## Brief 1
Arrange the records as a JSON list of strings, one string per line, with blank lines left out. Start at the first line of the records and end with the line that contains "Nous y voilà.".

## Document section
Resource directory names

We give specific names, as described above, to resource directories.

Specific subdirectory names

Except for subdirectories with generic names, we give appropriate specific names to subdirectories. For example, if a resource contains a bidirectional PDF file but also numerous secondary files that are direction-specific, you can create 2 subdirectories within the secondary directory, such as rus-fil-Андреев and fil-rus-Андреев for the 2 sets of files.

Content file names

General case

A digital file name conventionally contains a base and an extension, which indicates the standard format of the file. Examples of extensions are .pdf for PDF files, .html for HTML files, or .txt for text files.

If a resource contains a single content file, its base consists of the directory name followed by -0, indicating that it is version 0 of the content file. Version 0 is the version that we acquire, before we begin assimilating its data. Thereafter we produce other versions, with bases ending in -1, -2, etc.

A resource may contain multiple content files, each containing a chapter, or the data for words starting with a single letter of the alphabet, etc. If there are only a few, you can rename them according to our standard, and also differentiate them with letters before the version numbers, as in:

deu-ibo-Smith-a-0.pdf
deu-ibo-Smith-b-0.pdf

However, if there are many content files, as happens when the words starting with each letter are published in a distinct file, such renaming is cumbersome, and you may leave the files named as they are, located in a subdirectory.

Resources often exist in multiple formats, either when we procure them or later. Their extensions usually indicate their formats. For example, if an attempt has been made to recognize the text in a PDF image file named deu-ibo-Smith-0.pdf with Abbyy FineReader, that program might give one of its output files the name deu-ibo-Smith-0_ABBYY_Basic.xml. If you wish, you can leave that name unchanged, since it conveys the relevant information.

Internet Archive case

Resources procured in partnership with the Internet Archive have specially named files, unchanged from the names given to them by the Internet Archive. We keep 4 files from each such source and name them as in this example:

klaravortaroespe00abra.pdf
klaravortaroespe00abra_abbyy.gz
klaravortaroespe00abra_djvu.txt
klaravortaroespe00abra_djvu.xml

When assimilating data from such a resource, we can decide which of these files to use and designate it as version 0 by appending -0 to the base of its name.

Program file names

A tabularization program generally reads in a file and writes out the next version of the file. Its name shows this by sandwiching the versions together with to between them at the end of the base. A Python tabularization script that works on version 2 and creates version 3 of the above-mentioned dictionary would have the name deu-ibo-Smith-2to3.py.

Secondary file names

Descriptive files are usually named with the directory name followed by -doc, and then, if necessary, a differentiating letter, as illustrated in the example.

deu-ibo-Smith-doc-a.html
deu-ibo-Smith-doc-b.html

Files containing our own notes are usually named with the directory name followed by -notes, and then an extension, as shown in the example.

## Data records
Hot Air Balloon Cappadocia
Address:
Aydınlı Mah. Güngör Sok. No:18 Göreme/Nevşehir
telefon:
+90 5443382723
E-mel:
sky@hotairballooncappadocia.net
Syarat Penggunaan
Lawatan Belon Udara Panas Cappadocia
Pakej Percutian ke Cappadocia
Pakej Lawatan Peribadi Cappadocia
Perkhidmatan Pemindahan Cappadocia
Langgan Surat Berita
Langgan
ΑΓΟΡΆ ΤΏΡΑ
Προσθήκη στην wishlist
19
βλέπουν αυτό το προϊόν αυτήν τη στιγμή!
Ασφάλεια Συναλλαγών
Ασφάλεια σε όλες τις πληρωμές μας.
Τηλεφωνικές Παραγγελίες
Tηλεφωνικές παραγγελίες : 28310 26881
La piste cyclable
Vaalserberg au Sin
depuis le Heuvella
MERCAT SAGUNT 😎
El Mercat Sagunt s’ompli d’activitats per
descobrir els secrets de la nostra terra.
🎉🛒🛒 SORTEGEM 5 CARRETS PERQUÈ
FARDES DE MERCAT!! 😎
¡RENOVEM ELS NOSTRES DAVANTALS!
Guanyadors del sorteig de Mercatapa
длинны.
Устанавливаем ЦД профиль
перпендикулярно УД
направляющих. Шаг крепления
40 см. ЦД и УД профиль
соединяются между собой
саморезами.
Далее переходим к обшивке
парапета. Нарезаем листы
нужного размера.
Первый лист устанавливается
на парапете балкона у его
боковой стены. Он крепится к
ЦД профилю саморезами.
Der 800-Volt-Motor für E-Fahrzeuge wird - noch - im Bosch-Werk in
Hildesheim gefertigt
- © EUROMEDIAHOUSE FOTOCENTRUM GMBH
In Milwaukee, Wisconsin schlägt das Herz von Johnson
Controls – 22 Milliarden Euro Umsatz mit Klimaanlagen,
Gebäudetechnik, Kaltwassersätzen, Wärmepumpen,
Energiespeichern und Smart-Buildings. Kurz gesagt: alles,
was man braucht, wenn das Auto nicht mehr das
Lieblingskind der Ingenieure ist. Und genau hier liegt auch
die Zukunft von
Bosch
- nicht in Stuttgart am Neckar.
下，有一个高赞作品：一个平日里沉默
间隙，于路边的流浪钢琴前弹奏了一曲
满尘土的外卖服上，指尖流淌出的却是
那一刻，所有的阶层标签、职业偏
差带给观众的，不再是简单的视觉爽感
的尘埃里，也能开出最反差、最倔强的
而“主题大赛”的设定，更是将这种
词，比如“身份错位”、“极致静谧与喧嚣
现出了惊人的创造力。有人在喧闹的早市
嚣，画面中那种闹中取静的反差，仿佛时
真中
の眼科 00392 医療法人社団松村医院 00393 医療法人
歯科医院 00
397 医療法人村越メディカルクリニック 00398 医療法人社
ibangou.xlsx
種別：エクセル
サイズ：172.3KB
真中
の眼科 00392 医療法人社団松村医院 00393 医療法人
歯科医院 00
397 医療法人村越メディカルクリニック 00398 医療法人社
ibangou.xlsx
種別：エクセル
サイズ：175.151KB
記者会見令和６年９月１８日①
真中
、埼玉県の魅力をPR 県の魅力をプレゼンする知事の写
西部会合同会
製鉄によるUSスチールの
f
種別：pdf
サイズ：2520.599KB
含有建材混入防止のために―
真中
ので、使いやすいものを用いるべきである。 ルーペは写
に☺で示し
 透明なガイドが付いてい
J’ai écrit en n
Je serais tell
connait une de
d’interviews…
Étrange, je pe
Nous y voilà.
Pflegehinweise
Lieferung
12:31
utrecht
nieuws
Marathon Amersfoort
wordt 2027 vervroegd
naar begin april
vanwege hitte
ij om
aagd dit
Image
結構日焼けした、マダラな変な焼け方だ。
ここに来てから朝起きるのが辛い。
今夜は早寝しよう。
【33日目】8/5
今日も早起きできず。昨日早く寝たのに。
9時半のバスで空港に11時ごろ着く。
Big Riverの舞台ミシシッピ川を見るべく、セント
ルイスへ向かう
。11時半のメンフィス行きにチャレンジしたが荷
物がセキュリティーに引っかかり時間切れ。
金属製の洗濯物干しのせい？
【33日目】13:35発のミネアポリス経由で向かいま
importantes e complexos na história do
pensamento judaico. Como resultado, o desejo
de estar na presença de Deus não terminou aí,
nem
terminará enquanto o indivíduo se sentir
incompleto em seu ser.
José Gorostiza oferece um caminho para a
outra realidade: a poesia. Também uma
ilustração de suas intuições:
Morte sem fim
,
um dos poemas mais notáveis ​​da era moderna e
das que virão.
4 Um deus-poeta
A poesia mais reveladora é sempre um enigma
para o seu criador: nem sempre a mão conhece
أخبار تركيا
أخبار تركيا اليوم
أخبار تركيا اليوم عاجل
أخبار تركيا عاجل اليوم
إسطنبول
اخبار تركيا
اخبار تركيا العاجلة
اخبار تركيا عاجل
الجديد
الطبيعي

## Brief 2
According to the file-naming guidelines, what name would a Python tabularization script have if it works on version 2 of the dictionary and creates version 3?

## Answer space 1
[
  "Hot Air Balloon Cappadocia",
  "Address:",
  "Aydınlı Mah. Güngör Sok. No:18 Göreme/Nevşehir",
  "telefon:",
  "+90 5443382723",
  "E-mel:",
  "sky@hotairballooncappadocia.net",
  "Syarat Penggunaan",
  "Lawatan Belon Udara Panas Cappadocia",
  "Pakej Percutian ke Cappadocia",
  "Pakej Lawatan Peribadi Cappadocia",
  "Perkhidmatan Pemindahan Cappadocia",
  "Langgan Surat Berita",
  "Langgan",
  "ΑΓΟΡΆ ΤΏΡΑ",
  "Προσθήκη στην wishlist",
  "19",
  "βλέπουν αυτό το προϊόν αυτήν τη στιγμή!",
  "Ασφάλεια Συναλλαγών",
  "Ασφάλεια σε όλες τις πληρωμές μας.",
  "Τηλεφωνικές Παραγγελίες",
  "Tηλεφωνικές παραγγελίες : 28310 26881",
  "La piste cyclable",
  "Vaalserberg au Sin",
  "depuis le Heuvella",
  "MERCAT SAGUNT 😎",
  "El Mercat Sagunt s’ompli d’activitats per",
  "descobrir els secrets de la nostra terra.",
  "🎉🛒🛒 SORTEGEM 5 CARRETS PERQUÈ",
  "FARDES DE MERCAT!! 😎",
  "¡RENOVEM ELS NOSTRES DAVANTALS!",
  "Guanyadors del sorteig de Mercatapa",
  "длинны.",
  "Устанавливаем ЦД профиль",
  "перпендикулярно УД",
  "направляющих. Шаг крепления",
  "40 см. ЦД и УД профиль",
  "соединяются между собой",
  "саморезами.",
  "Далее переходим к обшивке",
  "парапета. Нарезаем листы",
  "нужного размера.",
  "Первый лист устанавливается",
  "на парапете балкона у его",
  "боковой стены. Он крепится к",
  "ЦД профилю саморезами.",
  "Der 800-Volt-Motor für E-Fahrzeuge wird - noch - im Bosch-Werk in",
  "Hildesheim gefertigt",
  "- © EUROMEDIAHOUSE FOTOCENTRUM GMBH",
  "In Milwaukee, Wisconsin schlägt das Herz von Johnson",
  "Controls – 22 Milliarden Euro Umsatz mit Klimaanlagen,",
  "Gebäudetechnik, Kaltwassersätzen, Wärmepumpen,",
  "Energiespeichern und Smart-Buildings. Kurz gesagt: alles,",
  "was man braucht, wenn das Auto nicht mehr das",
  "Lieblingskind der Ingenieure ist. Und genau hier liegt auch",
  "die Zukunft von",
  "Bosch",
  "- nicht in Stuttgart am Neckar.",
  "下，有一个高赞作品：一个平日里沉默",
  "间隙，于路边的流浪钢琴前弹奏了一曲",
  "满尘土的外卖服上，指尖流淌出的却是",
  "那一刻，所有的阶层标签、职业偏",
  "差带给观众的，不再是简单的视觉爽感",
  "的尘埃里，也能开出最反差、最倔强的",
  "而“主题大赛”的设定，更是将这种",
  "词，比如“身份错位”、“极致静谧与喧嚣",
  "现出了惊人的创造力。有人在喧闹的早市",
  "嚣，画面中那种闹中取静的反差，仿佛时",
  "真中",
  "の眼科 00392 医療法人社団松村医院 00393 医療法人",
  "歯科医院 00",
  "397 医療法人村越メディカルクリニック 00398 医療法人社",
  "ibangou.xlsx",
  "種別：エクセル",
  "サイズ：172.3KB",
  "真中",
  "の眼科 00392 医療法人社団松村医院 00393 医療法人",
  "歯科医院 00",
  "397 医療法人村越メディカルクリニック 00398 医療法人社",
  "ibangou.xlsx",
  "種別：エクセル",
  "サイズ：175.151KB",
  "記者会見令和６年９月１８日①",
  "真中",
  "、埼玉県の魅力をPR 県の魅力をプレゼンする知事の写",
  "西部会合同会",
  "製鉄によるUSスチールの",
  "f",
  "種別：pdf",
  "サイズ：2520.599KB",
  "含有建材混入防止のために―",
  "真中",
  "ので、使いやすいものを用いるべきである。 ルーペは写",
  "に☺で示し",
  " 透明なガイドが付いてい",
  "J’ai écrit en n",
  "Je serais tell",
  "connait une de",
  "d’interviews…",
  "Étrange, je pe",
  "Nous y voilà."
]

## Answer space 2
deu-ibo-Smith-2to3.py